[RECORDS FOR PROCESSING Boundary: Start]
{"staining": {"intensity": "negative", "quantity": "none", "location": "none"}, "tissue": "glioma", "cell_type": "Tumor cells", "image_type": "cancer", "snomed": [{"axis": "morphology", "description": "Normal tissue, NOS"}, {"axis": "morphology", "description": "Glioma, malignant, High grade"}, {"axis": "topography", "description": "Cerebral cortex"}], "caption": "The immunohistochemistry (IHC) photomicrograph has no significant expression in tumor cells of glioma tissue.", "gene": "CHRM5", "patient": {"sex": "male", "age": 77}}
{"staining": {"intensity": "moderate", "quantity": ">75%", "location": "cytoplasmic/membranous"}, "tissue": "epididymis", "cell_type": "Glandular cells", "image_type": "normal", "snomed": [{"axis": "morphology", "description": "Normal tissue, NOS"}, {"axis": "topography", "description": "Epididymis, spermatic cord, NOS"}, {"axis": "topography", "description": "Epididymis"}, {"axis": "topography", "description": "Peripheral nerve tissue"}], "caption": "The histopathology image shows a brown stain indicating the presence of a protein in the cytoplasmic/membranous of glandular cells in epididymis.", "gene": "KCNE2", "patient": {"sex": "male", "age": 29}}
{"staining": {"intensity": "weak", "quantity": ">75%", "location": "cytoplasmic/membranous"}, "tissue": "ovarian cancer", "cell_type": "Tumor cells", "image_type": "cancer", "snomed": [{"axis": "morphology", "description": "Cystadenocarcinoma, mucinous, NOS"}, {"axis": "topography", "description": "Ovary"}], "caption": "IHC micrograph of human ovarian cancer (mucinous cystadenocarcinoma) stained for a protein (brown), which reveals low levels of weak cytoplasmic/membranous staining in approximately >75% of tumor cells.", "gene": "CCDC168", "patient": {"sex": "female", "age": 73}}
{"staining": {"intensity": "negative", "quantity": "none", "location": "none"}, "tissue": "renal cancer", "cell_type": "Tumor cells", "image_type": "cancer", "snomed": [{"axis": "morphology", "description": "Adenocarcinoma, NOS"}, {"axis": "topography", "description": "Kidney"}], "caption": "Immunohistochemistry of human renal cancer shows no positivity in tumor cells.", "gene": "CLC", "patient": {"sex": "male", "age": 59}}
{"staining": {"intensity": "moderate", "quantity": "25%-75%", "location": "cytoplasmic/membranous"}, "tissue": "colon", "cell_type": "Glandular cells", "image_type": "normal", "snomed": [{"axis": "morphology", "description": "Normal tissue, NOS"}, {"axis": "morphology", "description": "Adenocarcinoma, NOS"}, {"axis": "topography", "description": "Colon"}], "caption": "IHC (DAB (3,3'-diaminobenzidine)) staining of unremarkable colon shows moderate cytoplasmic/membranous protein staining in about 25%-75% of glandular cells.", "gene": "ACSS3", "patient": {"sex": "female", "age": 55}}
[RECORDS FOR PROCESSING Boundary: End]
> **EXERCISE OBJECTIVE**
The required answer is every line of the data, duplicated exactly.

> **ANSWER TO THIS TASK**
{"staining": {"intensity": "negative", "quantity": "none", "location": "none"}, "tissue": "glioma", "cell_type": "Tumor cells", "image_type": "cancer", "snomed": [{"axis": "morphology", "description": "Normal tissue, NOS"}, {"axis": "morphology", "description": "Glioma, malignant, High grade"}, {"axis": "topography", "description": "Cerebral cortex"}], "caption": "The immunohistochemistry (IHC) photomicrograph has no significant expression in tumor cells of glioma tissue.", "gene": "CHRM5", "patient": {"sex": "male", "age": 77}}
{"staining": {"intensity": "moderate", "quantity": ">75%", "location": "cytoplasmic/membranous"}, "tissue": "epididymis", "cell_type": "Glandular cells", "image_type": "normal", "snomed": [{"axis": "morphology", "description": "Normal tissue, NOS"}, {"axis": "topography", "description": "Epididymis, spermatic cord, NOS"}, {"axis": "topography", "description": "Epididymis"}, {"axis": "topography", "description": "Peripheral nerve tissue"}], "caption": "The histopathology image shows a brown stain indicating the presence of a protein in the cytoplasmic/membranous of glandular cells in epididymis.", "gene": "KCNE2", "patient": {"sex": "male", "age": 29}}
{"staining": {"intensity": "weak", "quantity": ">75%", "location": "cytoplasmic/membranous"}, "tissue": "ovarian cancer", "cell_type": "Tumor cells", "image_type": "cancer", "snomed": [{"axis": "morphology", "description": "Cystadenocarcinoma, mucinous, NOS"}, {"axis": "topography", "description": "Ovary"}], "caption": "IHC micrograph of human ovarian cancer (mucinous cystadenocarcinoma) stained for a protein (brown), which reveals low levels of weak cytoplasmic/membranous staining in approximately >75% of tumor cells.", "gene": "CCDC168", "patient": {"sex": "female", "age": 73}}
{"staining": {"intensity": "negative", "quantity": "none", "location": "none"}, "tissue": "renal cancer", "cell_type": "Tumor cells", "image_type": "cancer", "snomed": [{"axis": "morphology", "description": "Adenocarcinoma, NOS"}, {"axis": "topography", "description": "Kidney"}], "caption": "Immunohistochemistry of human renal cancer shows no positivity in tumor cells.", "gene": "CLC", "patient": {"sex": "male", "age": 59}}
{"staining": {"intensity": "moderate", "quantity": "25%-75%", "location": "cytoplasmic/membranous"}, "tissue": "colon", "cell_type": "Glandular cells", "image_type": "normal", "snomed": [{"axis": "morphology", "description": "Normal tissue, NOS"}, {"axis": "morphology", "description": "Adenocarcinoma, NOS"}, {"axis": "topography", "description": "Colon"}], "caption": "IHC (DAB (3,3'-diaminobenzidine)) staining of unremarkable colon shows moderate cytoplasmic/membranous protein staining in about 25%-75% of glandular cells.", "gene": "ACSS3", "patient": {"sex": "female", "age": 55}}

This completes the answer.